■ **Assignment**: Lay out all the lines below as a numbered list, skipping any blank ones. Leave the pictures out of your answer.

■ **Records provided**:
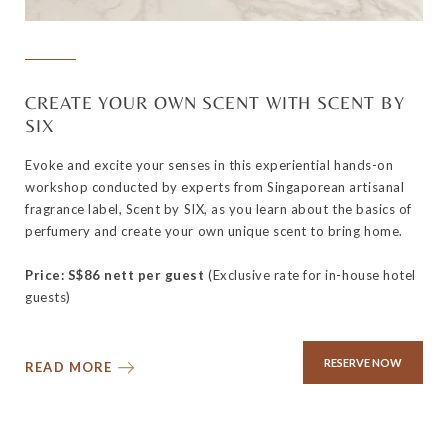
CREATE YOUR OWN SCENT WITH SCENT BY
SIX
Evoke and excite your senses in this experiential hands-on
workshop conducted by experts from Singaporean artisanal
fragrance label, Scent by SIX, as you learn about the basics of
perfumery and create your own unique scent to bring home.
Price: S$86 nett per guest
(Exclusive rate for in-house hotel
guests)
RESERVE NOW
READ MORE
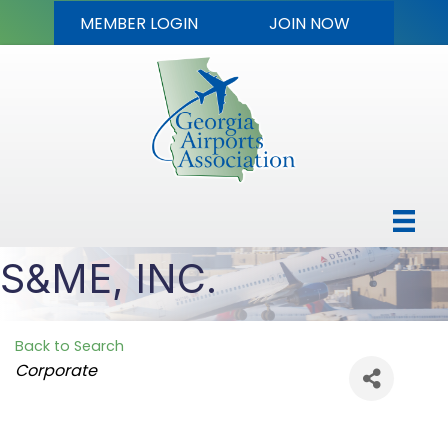
MEMBER LOGIN
JOIN NOW
S&ME, INC.
Back to Search
Categories
Corporate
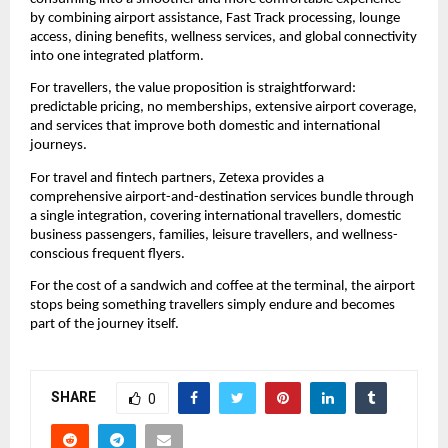
by combining airport assistance, Fast Track processing, lounge 
access, dining benefits, wellness services, and global connectivity 
into one integrated platform.
For travellers, the value proposition is straightforward: 
predictable pricing, no memberships, extensive airport coverage, 
and services that improve both domestic and international 
journeys.
For travel and fintech partners, Zetexa provides a 
comprehensive airport-and-destination services bundle through 
a single integration, covering international travellers, domestic 
business passengers, families, leisure travellers, and wellness-
conscious frequent flyers.
For the cost of a sandwich and coffee at the terminal, the airport 
stops being something travellers simply endure and becomes 
part of the journey itself.
SHARE
0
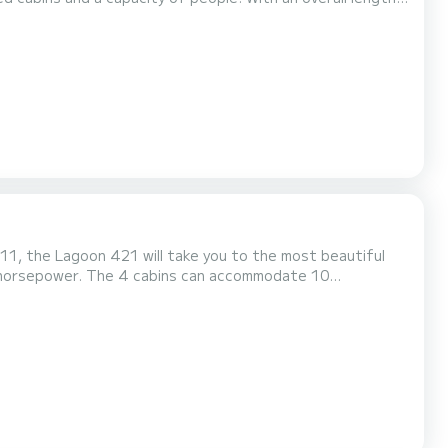
ater in the surroundings of Turgutreis This Bali 4.6
011, the Lagoon 421 will take you to the most beautiful
0 horsepower. The 4 cabins can accommodate 10
lot. For any
utton, a SamBoat expert will send you the best offer a...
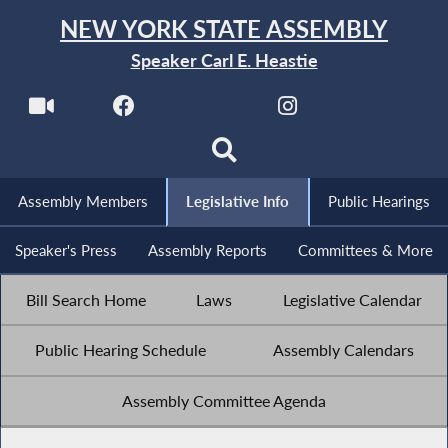
NEW YORK STATE ASSEMBLY
Speaker Carl E. Heastie
Assembly Members
Legislative Info
Public Hearings
Speaker's Press
Assembly Reports
Committees & More
Bill Search Home
Laws
Legislative Calendar
Public Hearing Schedule
Assembly Calendars
Assembly Committee Agenda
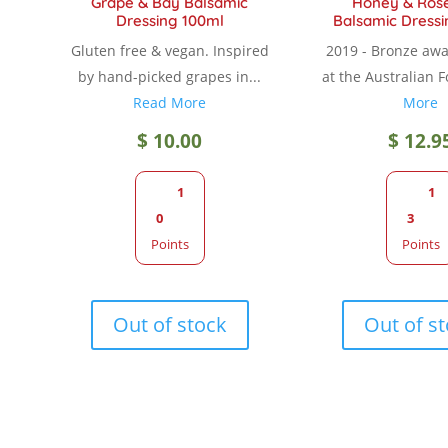
Grape & Bay Balsamic
Honey & Ros
Dressing 100ml
Balsamic Dressi
Gluten free & vegan. Inspired
2019 - Bronze aw
by hand-picked grapes in...
at the Australian F
Read More
More
$
10.00
$
12.9
1
1
0
3
Points
Points
Out of stock
Out of s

■ **Finished task**:
1. CREATE YOUR OWN SCENT WITH SCENT BY
2. SIX
3. Evoke and excite your senses in this experiential hands-on
4. workshop conducted by experts from Singaporean artisanal
5. fragrance label, Scent by SIX, as you learn about the basics of
6. perfumery and create your own unique scent to bring home.
7. Price: S$86 nett per guest
8. (Exclusive rate for in-house hotel
9. guests)
10. RESERVE NOW
11. READ MORE
12. MEMBER LOGIN
13. JOIN NOW
14. S&ME, INC.
15. Back to Search
16. Categories
17. Corporate
18. by combining airport assistance, Fast Track processing, lounge 
19. access, dining benefits, wellness services, and global connectivity 
20. into one integrated platform.
21. For travellers, the value proposition is straightforward: 
22. predictable pricing, no memberships, extensive airport coverage, 
23. and services that improve both domestic and international 
24. journeys.
25. For travel and fintech partners, Zetexa provides a 
26. comprehensive airport-and-destination services bundle through 
27. a single integration, covering international travellers, domestic 
28. business passengers, families, leisure travellers, and wellness-
29. conscious frequent flyers.
30. For the cost of a sandwich and coffee at the terminal, the airport 
31. stops being something travellers simply endure and becomes 
32. part of the journey itself.
33. SHARE
34. 0
35. ater in the surroundings of Turgutreis This Bali 4.6
36. 011, the Lagoon 421 will take you to the most beautiful
37. 0 horsepower. The 4 cabins can accommodate 10
38. lot. For any
39. utton, a SamBoat expert will send you the best offer a...
40. NEW YORK STATE ASSEMBLY
41. Speaker Carl E. Heastie
42. Assembly Members
43. Legislative Info
44. Public Hearings
45. Speaker's Press
46. Assembly Reports
47. Committees & More
48. Bill Search Home
49. Laws
50. Legislative Calendar
51. Public Hearing Schedule
52. Assembly Calendars
53. Assembly Committee Agenda
54. Grape & Bay Balsamic
55. Honey & Ros
56. Dressing 100ml
57. Balsamic Dressi
58. Gluten free & vegan. Inspired
59. 2019 - Bronze aw
60. by hand-picked grapes in...
61. at the Australian F
62. Read More
63. More
64. $
65. 10.00
66. $
67. 12.9
68. 1
69. 1
70. 0
71. 3
72. Points
73. Points
74. Out of stock
75. Out of s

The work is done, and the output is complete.